**Instruction:** Give the lines of text in the material as a numbered list, omitting blank lines and leaving out the pictures.
Material provided START
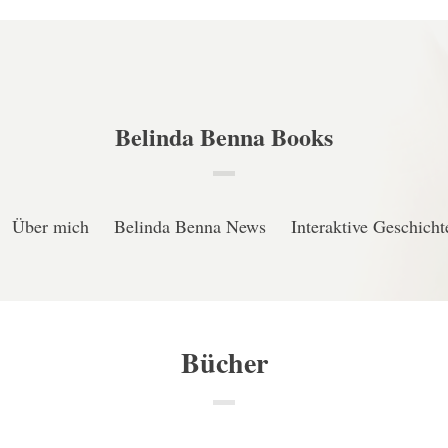
Belinda Benna Books
Über mich
Belinda Benna News
Interaktive Geschicht
Bücher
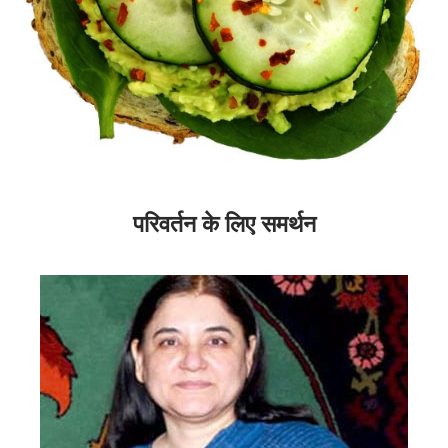
परिवर्तन के लिए समर्थन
Material provided END
**Written response:**
1. Belinda Benna Books
2. Über mich
3. Belinda Benna News
4. Interaktive Geschicht
5. Bücher
6. परिवर्तन के लिए समर्थन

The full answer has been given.